Anne  et Jean Luc ont commencé, comme ils le souhaitaient depuis longtemps, une existence commune dans la ville universitaire voisine à l’écart de ceux qui se repaissent généralement de la vie d’autrui. Anne est devenue professeur à son tour, Jean Luc est devenu proviseur de lycée et ils ont deux filles. Le père d’Anne s’évertue toujours à atténuer le souvenir de ses premières réactions hostiles. Sa mère en rit encore  car elle se souvient qu’elle a très tôt compris qu’il y avait de la tendresse amoureuse dans l’air, que l’élu du cœur de sa fille était un clandestin de l’amour et cela d’autant plus qu’aucun jeune lycéen ne rôdait dans les parages ou n’insistait jamais.

Gabrielle était professeur de lycée dans une grande ville du sud de la France. Jeune professeure d’un peu plus de trente ans, c’était son premier poste. Christian avait un peu plus de seize ans quand il est  entré en classe de seconde du même lycée. Ce qui peut arriver arriva. Gabrielle et Christian se sont aimés d’amour tendre. Dans une interview, à sa majorité qui était alors de  vingt et un ans, quelques années après le décès de Gabrielle, il dira simplement qu’il ne s’agissait ni d’une passion ni d’une foucade mais que  Gabrielle et lui avaient simplement partagé une  histoire  d’amour authentique, lucide et librement partagée.

Elle s’appelait Gabrielle Russier, elle avait été poursuivie pour détournement de mineur, incarcérée à la prison des Baumettes à deux reprises puis condamnée à un an de prison avec sursis. Le parquet avait fait appel et la veille du procès en appel, elle avait renoncé à vivre en ouvrant le robinet de gaz dans sa cuisine.

Georges Pompidou, élu président de la République depuis peu, répondit à une question posée en six phrases hachées de silences : « Je ne vous dirai pas tout ce que j’ai pensé d’ailleurs sur cette affaire. Ni même ce que j’ai fait. Quant à ce que j’ai ressenti, comme beaucoup, eh bien, comprenne qui voudra ! Moi, mon remords, ce fut la victime raisonnable au regard d’enfant perdu, celle qui ressemble aux morts qui sont morts pour être aimés ».

En 2017, Emmanuel Macron est élu président de la République. Son ancienne professeure de lettres devenue sa femme a vingt-cinq ans de plus que lui. Nous imaginons sans mal la détermination dont ils ont dû faire preuve pour résister à la pression de leurs familles respectives, à l’opprobre  des bigots et des moralisateurs d’une ville de province, aux silences éloquents de leurs entourages et aux ricanements de tout genre. A l’Elysée, un couple s’est installé et dit au monde que l’amour est un sentiment noble, fait de lucidité, de liberté et de responsabilité envers soi-même, qu’il s’affranchit de tout stéréotype et n’accepte pas les entraves de la bien-pensance.

### Entrées de la collection
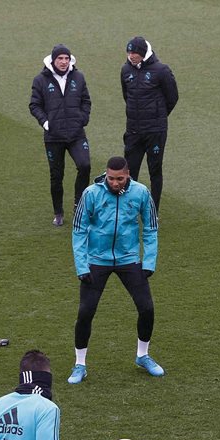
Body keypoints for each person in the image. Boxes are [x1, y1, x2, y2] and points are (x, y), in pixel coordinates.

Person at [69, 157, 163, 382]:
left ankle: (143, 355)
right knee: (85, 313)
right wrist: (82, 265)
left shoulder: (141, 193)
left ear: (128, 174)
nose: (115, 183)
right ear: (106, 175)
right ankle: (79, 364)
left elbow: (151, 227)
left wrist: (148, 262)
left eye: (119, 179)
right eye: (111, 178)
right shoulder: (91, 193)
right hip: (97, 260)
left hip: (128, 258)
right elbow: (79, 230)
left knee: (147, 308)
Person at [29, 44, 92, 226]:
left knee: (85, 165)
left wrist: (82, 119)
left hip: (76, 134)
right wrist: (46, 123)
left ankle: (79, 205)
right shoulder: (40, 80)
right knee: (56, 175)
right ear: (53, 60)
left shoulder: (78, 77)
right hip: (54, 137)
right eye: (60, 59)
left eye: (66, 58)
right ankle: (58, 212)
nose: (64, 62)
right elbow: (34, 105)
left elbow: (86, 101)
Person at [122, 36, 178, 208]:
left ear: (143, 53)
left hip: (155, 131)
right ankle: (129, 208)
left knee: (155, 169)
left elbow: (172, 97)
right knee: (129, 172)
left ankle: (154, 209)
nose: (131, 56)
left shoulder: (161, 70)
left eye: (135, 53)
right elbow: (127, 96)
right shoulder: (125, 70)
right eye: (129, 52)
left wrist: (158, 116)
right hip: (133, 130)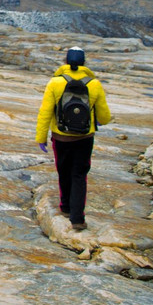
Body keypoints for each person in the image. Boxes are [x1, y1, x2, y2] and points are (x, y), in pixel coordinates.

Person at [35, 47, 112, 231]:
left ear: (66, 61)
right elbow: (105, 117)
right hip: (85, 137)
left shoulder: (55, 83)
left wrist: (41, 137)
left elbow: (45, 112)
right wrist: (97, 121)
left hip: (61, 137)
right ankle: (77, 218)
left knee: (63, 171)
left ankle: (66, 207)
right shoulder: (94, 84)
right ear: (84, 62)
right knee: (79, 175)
---
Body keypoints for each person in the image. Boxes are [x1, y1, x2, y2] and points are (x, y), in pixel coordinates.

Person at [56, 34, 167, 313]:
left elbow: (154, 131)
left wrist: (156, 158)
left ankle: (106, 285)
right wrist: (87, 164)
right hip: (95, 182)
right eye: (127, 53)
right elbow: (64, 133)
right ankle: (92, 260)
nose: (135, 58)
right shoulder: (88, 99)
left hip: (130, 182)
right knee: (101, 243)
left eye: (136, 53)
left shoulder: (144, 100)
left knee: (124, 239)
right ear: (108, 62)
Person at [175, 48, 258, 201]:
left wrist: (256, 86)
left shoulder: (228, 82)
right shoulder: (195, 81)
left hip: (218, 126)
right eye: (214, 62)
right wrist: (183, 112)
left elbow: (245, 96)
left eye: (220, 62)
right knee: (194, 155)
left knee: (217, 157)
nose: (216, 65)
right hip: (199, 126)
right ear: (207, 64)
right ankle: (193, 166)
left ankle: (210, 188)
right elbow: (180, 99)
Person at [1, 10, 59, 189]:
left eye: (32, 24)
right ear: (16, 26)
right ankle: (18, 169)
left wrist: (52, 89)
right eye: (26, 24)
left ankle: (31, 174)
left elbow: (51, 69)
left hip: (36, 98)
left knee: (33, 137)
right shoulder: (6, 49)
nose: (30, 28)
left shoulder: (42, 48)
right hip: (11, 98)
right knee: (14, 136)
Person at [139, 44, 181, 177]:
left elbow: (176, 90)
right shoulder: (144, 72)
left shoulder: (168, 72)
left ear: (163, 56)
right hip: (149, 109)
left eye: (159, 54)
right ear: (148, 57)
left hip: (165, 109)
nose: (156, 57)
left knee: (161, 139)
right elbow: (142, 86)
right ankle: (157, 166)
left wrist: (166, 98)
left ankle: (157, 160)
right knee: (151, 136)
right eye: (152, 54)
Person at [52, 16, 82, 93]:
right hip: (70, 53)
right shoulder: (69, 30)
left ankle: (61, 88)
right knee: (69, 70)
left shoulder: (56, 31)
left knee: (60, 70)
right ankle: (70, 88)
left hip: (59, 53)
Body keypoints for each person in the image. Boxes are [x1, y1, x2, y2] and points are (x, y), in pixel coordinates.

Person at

### TRAVAIL DEMANDÉ
- A) Recopiez le passage du texte sur Gabrielle Russier qui commence à « Gabrielle était professeur » et se termine à « et librement partagée. ».
- B) Poursuivez le texte sur Gabrielle Russier à partir de l'endroit où il s'arrête.

### RÉPONSES ATTENDUES
- A)
Gabrielle était professeur de lycée dans une grande ville du sud de la France. Jeune professeure d’un peu plus de trente ans, c’était son premier poste. Christian avait un peu plus de seize ans quand il est  entré en classe de seconde du même lycée. Ce qui peut arriver arriva. Gabrielle et Christian se sont aimés d’amour tendre. Dans une interview, à sa majorité qui était alors de  vingt et un ans, quelques années après le décès de Gabrielle, il dira simplement qu’il ne s’agissait ni d’une passion ni d’une foucade mais que  Gabrielle et lui avaient simplement partagé une  histoire  d’amour authentique, lucide et librement partagée.

- B)
Avec l’accès à la contraception de la loi Lucien Neuwirth, la légalisation de l’interruption volontaire de grossesse de la loi Simone Veil, les simplifications successives du divorce et la reconnaissance du  mariage des homosexuels,  l’esprit est sorti du cachot. Avec le couple Emmanuel et Brigitte Macron, c’est la vie réelle et sans hypocrisie qui se montre au grand jour sans assombrir la nôtre.

Ne nous y trompons pas. Les gardiens  de l’ordre moral et de la pensée trop bien faite  ne désarment jamais et rêvent toujours  de revanche. Le terreau, sur lequel ils essaient toujours de faire pousser leurs pensées vénéneuses, est  toujours fertile. Quand les arguments contre la politique du président Macron ne trouvent plus force et consistance, ce sont les arguments nauséabonds sur sa vie privée qui prennent le relai. Non pas dans la presse ou dans les média, le plus souvent dans les conversations de comptoir ou de table. Plus surprenant encore. Défendre la vie privée d’un couple ou même simplement ne pas le désavouer dans ce qu’il a d’atypique est vite assimilé à une forme insidieuse ou dissimulée d’approbation de la politique d’un président.

Il me plait dans cette petite chronique de rassembler trois couples. Il me plait que l’histoire de Jean-Luc et d’Anne (dont j’ai volontairement changé les prénoms) et celle d’Emmanuel Macron et Brigitte Trogneux-Macron encadrent  ce dont nous  nous souvenons de Gabriel Russier et de Christian Rossi.